> **Extrait à lire**:
Plusieurs institutions internationales chargées du développement ont découvert qu'elles pouvaient également tirer parti d'activités menées en faveur des réfugiés. Plusieurs instituions connaissant des difficultés de financement ou des problèmes d'accès se sont rendu compte que la coopération que la communauté internationale continue d'offrir au HCR tend également à rejaillir sur les instituions chargées du développement qui coopèrent avec le HCR. Le projet d'activités génératrices de revenus de la Banque mondiale en faveur des réfugiés afghans au Pakistan en est un exemple classique. Ici, la coopération entre le HCR, une institution de développement renommée (la Banque mondiale) et des réfugiés très productifs travaillant avec la population pakistanaise locale dans le cadre de projets portant sur l'amélioration de l'environnement, entre autres, s'est imposée comme une formule à succès pleine d'enseignement pour d'autres institutions de développement et d'autres situations de réfugiés ailleurs dans le monde.

Enfin, qu'offre ce lien entre l'aide aux réfugiés et l'aide au développement aux pays donateurs typiques ? Tout d'abord, le coût net de l'assistance aux réfugiés est considérablement réduit à long terme. Dans la mesure où ils peuvent canaliser leur assistance par des agences distinctes spécialisées dans les secours et le développement, le coût global à la fin de l'opération est plus faible. Plus important encore, ils ont contribué à mettre un terme à la condition tragique de certains des individus traditionnellement les plus productifs du monde - des gens qui ont légitimement droit à leur générosité.

Alors que nous essayons d'élaborer une stratégie pour une nouvelle Décennie des Nations Unies pour le développement, mous avons besoin de l'aide des institutions de développement pour que le HCR ne continue pas de prêcher dans le désert concernant l'inclusion des réfugiés dans le cadre de cette stratégie. Nous sommes tous conscients des priorités accordées aux « plus pauvres des pauvres » dans les projets de développement - femmes, enfants, handicapés, défavorisés et démunis. Ces groupes, ayant le plus besoin d'une aide au développement, relèvent également de la compétence du HCR. Pour nous, ils ne représentent rien de vague ou de théorique. Ils sont notre réalité de tous les jours. Ce sont ces mêmes personnes qui sont des réfugiés. Naturellement, nous ne garantissons pas que nos efforts les plus soutenus feront de cette nouvelle décennie pour le développement une entreprise plus couronnée de succès que les précédentes. Mais nous pouvons être sûrs d'une chose au moins : ses chances de succès seront d'autant plus faibles qu'elle n'incluera pas les réfugiés.

> **Consigne A**: Recopiez chacun des enregistrements ci-dessous en remplaçant « przegrały » par « wygrały » partout, sans modifier quoi que ce soit d'autre.

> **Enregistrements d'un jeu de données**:
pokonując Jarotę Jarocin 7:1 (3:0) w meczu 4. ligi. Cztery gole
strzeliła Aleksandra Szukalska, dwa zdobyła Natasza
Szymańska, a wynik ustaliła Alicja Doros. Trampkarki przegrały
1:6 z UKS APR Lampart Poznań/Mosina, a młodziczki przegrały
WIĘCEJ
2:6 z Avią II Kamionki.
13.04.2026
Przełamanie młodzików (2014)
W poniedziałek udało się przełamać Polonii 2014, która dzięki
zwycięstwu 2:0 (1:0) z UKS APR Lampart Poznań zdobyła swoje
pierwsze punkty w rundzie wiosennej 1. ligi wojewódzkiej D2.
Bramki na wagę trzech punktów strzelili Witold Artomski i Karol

> **Consigne B**:
Répondez brièvement à ces questions sur l'extrait à lire.
(i) Quel projet de la Banque mondiale est présenté comme un exemple classique ?
(ii) Pour les pays donateurs, qu'est-ce qui est considérablement réduit à long terme ?
(iii) Quels groupes figurent parmi les « plus pauvres des pauvres » ?

> **Zone de réponse A**:
pokonując Jarotę Jarocin 7:1 (3:0) w meczu 4. ligi. Cztery gole
strzeliła Aleksandra Szukalska, dwa zdobyła Natasza
Szymańska, a wynik ustaliła Alicja Doros. Trampkarki wygrały
1:6 z UKS APR Lampart Poznań/Mosina, a młodziczki wygrały
WIĘCEJ
2:6 z Avią II Kamionki.
13.04.2026
Przełamanie młodzików (2014)
W poniedziałek udało się przełamać Polonii 2014, która dzięki
zwycięstwu 2:0 (1:0) z UKS APR Lampart Poznań zdobyła swoje
pierwsze punkty w rundzie wiosennej 1. ligi wojewódzkiej D2.
Bramki na wagę trzech punktów strzelili Witold Artomski i Karol

> **Zone de réponse B**:
(i) Le projet d'activités génératrices de revenus en faveur des réfugiés afghans au Pakistan.
(ii) Le coût net de l'assistance aux réfugiés.
(iii) Les femmes, les enfants, les handicapés, les défavorisés et les démunis.